А это была не физическая — это была духовная его осанка. В «Слове и культуре», которую христиане-литераторы объявили величайшей Мандельштамовой апологией христианства, Осип уже не в артистическом порыве, а будто сам Исайя, в годину, когда рушится Израиль, рушится мир, возвещает человечеству: «Часто приходится слышать: это хорошо, но это вчерашний день. А я говорю: вчерашний день еще не родился».

Как признанный пастырь, как принятый народом в Учители, Осип Мандельштам, норовя оправдать Октябрьский крен истории, не колеблясь цитирует в собственных сочинениях, «Слово и культура», самого себя:

Прославим роковое бремя,

Которое в слезах народный вождь берет.

Прославим власти сумрачное бремя,

Ее невыносимый гнет.

В ком сердце есть, тот должен слышать, время,

Как твой корабль ко дну идет.

Но, помилуйте, какое же здесь самоцитирование! Ведь так, чего доброго, и пророка Исайю можно понести за грех самоцитатничества: «И сказал я: надолго ли, Господи? Он сказал: доколе не опустеют города, и останутся без жителей, и домы без людей, и доколе земля эта совсем не опустеет» (6:11).

Воззвал Исайя в роковое для Иерусалима время, когда царь Ассирийский занес бритву над его соотечественниками.

И в роковое же — на четвертом году революции — время воззвал, без малого три тысячи лет спустя, потомок Исайи, Осип, сын Эмиль-Хацнеля: «Люди голодны. Еще голоднее государство. Но есть нечто более голодное: время. Время хочет пожрать государство… Нет ничего более голодного, чем современное государство, а голодное государство страшнее голодного человека». А спасение где: на земле? Нет, на земле нет спасения, ибо «причина революции — голод в междупланетных пространствах. Нужно рассыпать пшеницу по эфиру».
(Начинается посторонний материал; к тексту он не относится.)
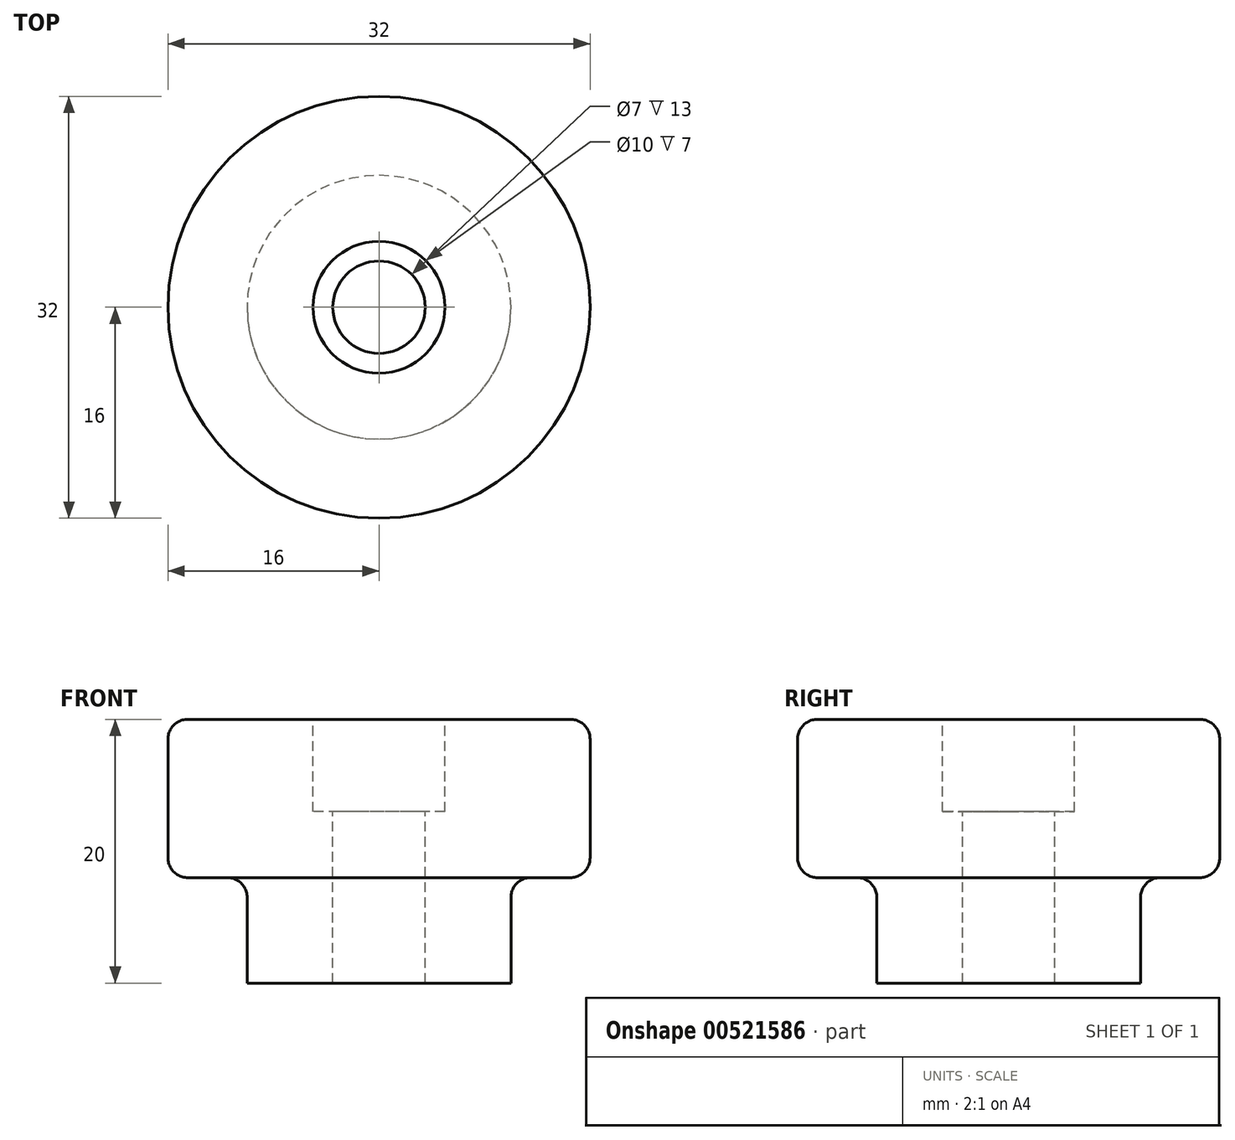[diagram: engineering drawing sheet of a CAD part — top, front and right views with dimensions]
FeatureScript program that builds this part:
annotation { "Feature Type Name" : "Feature", "Feature Type Description" : "" }
export const myFeature = defineFeature(function(context is Context, id is Id, definition is map)
    precondition{}
    {
        {
            var Q0;
            Q0=qCreatedBy(makeId("Top.planeOp"),FACE);
            var sketch = newSketch(context, id + "F0", { "sketchPlane" : qUnion([Q0])});
            skCircle(sketch, "E0", {"center": v(0, 0) * mm, "radius": 16 * mm});
            skSolve(sketch);
        }
        {
            var Q0;
            Q0=makeQuery(id+"F0.imprint","IMPRINT",FACE,{"disambiguationData":[TD([[makeQuery(id+"F0.imprint","IMPRINT",EDGE,{"derivedFrom":sQuery(id+"F0.wireOp",EDGE,"E0")}),1.0]])]});
            extrude(context, id + "F1", {"entities" : qUnion([Q0]), "depth" : 12 * mm, "offsetDistance" : 25 * mm});
        }
        {
            var Q0;
            Q0=makeQuery(id+"F1.opExtrude","CAP_FACE",FACE,{"disambiguationData":[OSD([sQuery(id+"F0.wireOp",EDGE,"E0")])],"isStart":true});
            var sketch = newSketch(context, id + "F2", { "sketchPlane" : qUnion([Q0])});
            skCircle(sketch, "E1", {"center": v(0, 0) * mm, "radius": 10 * mm});
            skSolve(sketch);
        }
        {
            var Q0;
            Q0=makeQuery(id+"F2.imprint","IMPRINT",FACE,{"disambiguationData":[TD([[makeQuery(id+"F2.imprint","IMPRINT",EDGE,{"derivedFrom":sQuery(id+"F2.wireOp",EDGE,"E1")}),1.0]])]});
            extrude(context, id + "F3", {"entities" : qUnion([Q0]), "operationType" : NewBodyOperationType.ADD, "depth" : 8 * mm, "offsetDistance" : 25 * mm});
        }
        {
            var Q0;
            Q0=makeQuery(id+"F1.opExtrude","CAP_FACE",FACE,{"disambiguationData":[OSD([sQuery(id+"F0.wireOp",EDGE,"E0")])],"isStart":false});
            var sketch = newSketch(context, id + "F4", { "sketchPlane" : qUnion([Q0])});
            skPoint(sketch, "E2", {"position": v(0, 0) * mm});
            skSolve(sketch);
        }
        {
            var Q0;
            Q0=sQuery(id+"F4.wireOp",VERTEX,"E2");
            var Q1;
            Q1=makeQuery(id+"F1.opExtrude","SWEPT_BODY",BODY,{"disambiguationData":[OSD([sQuery(id+"F0.wireOp",EDGE,"E0")])]});
            hole(context, id + "F5", {"style" : HoleStyle.C_BORE, "endStyle" : HoleEndStyle.THROUGH, "holeDiameter" : 7 * mm, "cBoreDiameter" : 10 * mm, "cBoreDepth" : 7 * mm, "majorDiameter" : 5 * mm, "tappedDepth" : 12 * mm, "tapClearance" : 3, "locations" : qUnion([Q0]), "scope" : qUnion([Q1])});
        }
        {
            var Q0;
            Q0=makeQuery(id+"F1.opExtrude","CAP_EDGE",EDGE,{"disambiguationData":[OSD([sQuery(id+"F0.wireOp",EDGE,"E0")])],"isStart":false});
            var Q1;
            Q1=makeQuery(id+"F1.opExtrude","CAP_EDGE",EDGE,{"disambiguationData":[OSD([sQuery(id+"F0.wireOp",EDGE,"E0")])],"isStart":true});
            var Q2;
            Q2=makeQuery(id+"F3.opExtrude","CAP_EDGE",EDGE,{"disambiguationData":[OSD([sQuery(id+"F2.wireOp",EDGE,"E1")])],"isStart":true});
            fillet(context, id + "F6", {"entities" : qUnion([Q0, Q1, Q2]), "tangentPropagation" : true, "radius" : 1.5 * mm, "defaultsChanged" : false, "vertexSettings" : []});
        }
    });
Еврей волею судеб, с талмудистскою солью в крови, Мандельштам первый среди поэтов увидел, как в детской люльке «большая вселенная… у маленькой вечности спит». И он же первый, бдя о слове, воззвал: рассыпьте пшеницу по эфиру, ибо причина революции — голод в междупланетных пространствах!
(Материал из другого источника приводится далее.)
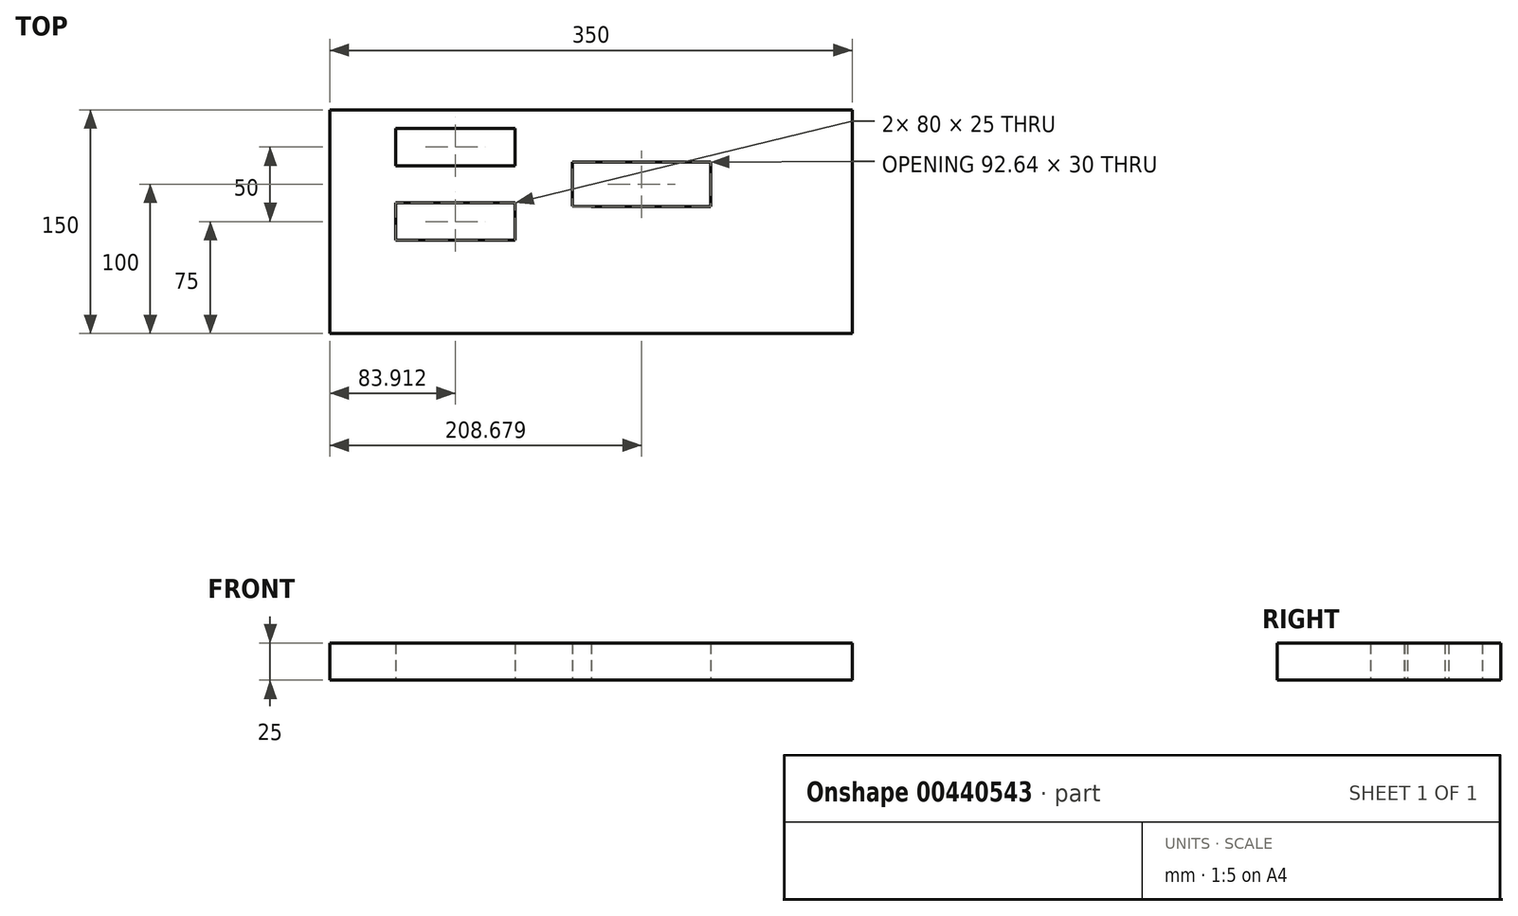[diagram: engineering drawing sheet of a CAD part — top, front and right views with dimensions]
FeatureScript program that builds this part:
annotation { "Feature Type Name" : "Feature", "Feature Type Description" : "" }
export const myFeature = defineFeature(function(context is Context, id is Id, definition is map)
    precondition{}
    {
        {
            var Q0;
            Q0=qCreatedBy(makeId("Top.planeOp"),FACE);
            var sketch = newSketch(context, id + "F0", { "sketchPlane" : qUnion([Q0])});
            skLineSegment(sketch, "E0.bottom", {"start": v(-175, 75) * mm, "end": v(175, 75) * mm});
            skLineSegment(sketch, "E0.top", {"start": v(-175, -75) * mm, "end": v(175, -75) * mm});
            skLineSegment(sketch, "E0.left", {"start": v(-175, 75) * mm, "end": v(-175, -75) * mm});
            skLineSegment(sketch, "E0.right", {"start": v(175, 75) * mm, "end": v(175, -75) * mm});
            skPoint(sketch, "E0.middle", {"position": v(0, 0) * mm});
            skLineSegment(sketch, "E1", {"start": v(-131.09, 62.5) * mm, "end": v(-51.09, 62.5) * mm});
            skLineSegment(sketch, "E2", {"start": v(-51.09, 37.5) * mm, "end": v(-131.09, 37.5) * mm});
            skLineSegment(sketch, "E3", {"start": v(-131.09, 12.5) * mm, "end": v(-51.09, 12.5) * mm});
            skLineSegment(sketch, "E4", {"start": v(-131.09, -12.5) * mm, "end": v(-51.09, -12.5) * mm});
            skLineSegment(sketch, "E5", {"start": v(-51.09, 62.5) * mm, "end": v(-51.09, 37.5) * mm});
            skLineSegment(sketch, "E6", {"start": v(-51.09, 12.5) * mm, "end": v(-51.09, -12.5) * mm});
            skLineSegment(sketch, "E7", {"start": v(-131.09, 12.5) * mm, "end": v(-131.09, -12.5) * mm});
            skLineSegment(sketch, "E8", {"start": v(-131.09, 37.5) * mm, "end": v(-131.09, 62.5) * mm});
            skLineSegment(sketch, "E9", {"start": v(0, -75) * mm, "end": v(80, -75) * mm});
            skLineSegment(sketch, "E10", {"start": v(80, 75) * mm, "end": v(0, 75) * mm});
            skLineSegment(sketch, "E11", {"start": v(0, 40) * mm, "end": v(80, 40) * mm});
            skLineSegment(sketch, "E12", {"start": v(80, 10) * mm, "end": v(0, 10) * mm});
            skLineSegment(sketch, "E13", {"start": v(80, 40) * mm, "end": v(80, 10) * mm});
            skLineSegment(sketch, "E14", {"start": v(0, 40) * mm, "end": v(-12.64, 40) * mm});
            skLineSegment(sketch, "E15", {"start": v(-12.64, 40) * mm, "end": v(-12.64, 10.44) * mm});
            skLineSegment(sketch, "E16", {"start": v(-12.64, 10.44) * mm, "end": v(0, 10) * mm});
            skSolve(sketch);
        }
        {
            var Q0;
            Q0=makeQuery(id+"F0.imprint","IMPRINT",FACE,{"disambiguationData":[TD([[makeQuery(id+"F0.imprint","IMPRINT",EDGE,{"derivedFrom":sQuery(id+"F0.wireOp",EDGE,"E0.bottom")}),-1.0]])]});
            extrude(context, id + "F1", {"entities" : qUnion([Q0]), "endBound" : BoundingType.SYMMETRIC, "depth" : 25 * mm});
        }
    });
Притча, возводящая микроскопическую пылинку в ранг макрокосма и, напротив, низводящая макрокосм до пылинки, — разве у Господа плотские очи и смотрит Он как смотрит человек (Иов, 10:4), чтоб делать, как мы, различие между малым в размерах и большим в размерах! — притча у Мандельштама везде: в стихе, в рассказе, в эссе, в цидуле, даже в жалобе в домоуправление или правление федерации писателей: «Собачий юбилей был мне наградой… Не в том беда, что вы надвое переломили мою жизнь, варварски разрушили мою работу, отравили мой воздух и мой хлеб, а в том, что вы умудрились этого не заметить».

Иносказания, метафоры, параллели, ассоциации — куда деваться от них человеку, у которого Агада, Талмуд в крови! Как не усмотреть в своем невезении невезучесть мира, как не содрогнуться под бичом, которым полосуют вселенную, ибо — не Осипом ли Мандельштамом сказано! — вселенная — это человек.

Ося никогда, ни в кои дни свои — даже и в те, когда суздальская нянюшка обещалась подыскать ему в жены поповну, — не был способен просто излагать факты без того, чтобы не усмотреть в каждом из них намек, а в намеке, в свою очередь, еще намек, и так, пока не исчерпается собственный его запал. Даже в бесчеловечном побоище, которое учинила ему федерация писателей, не то было главное, что «надвое переломили» ему жизнь, а то было главное, «что… умудрились этого не заметить».

Каждая вещь, каждое явление, кроме собственного, имманентного, то есть присущего им смысла, низшего, имеют и более высокое назначение, высший смысл, который состоит в том, чтобы вскрывать сокровенное — через намек, через параллель — в человеческих деяниях.

Последняя козявка, ничтожная муха, как учит агадова притча «Мухи», где рабби Йегуда га-Наси отдает предпочтение малым этим насекомым перед римскими легионерами, имеют свое высшее назначение.

Евангельская притча шла проторенной дорогой. Тем, кто не знает, или тем, кто знает, но забыл, напомним словами Владимира Соловьева: «Не подлежит никакому сомнению, что преобладающая форма евангельской проповеди (притчи) не имеет в себе ничего специфически христианского, а есть обычная форма талмудических агад».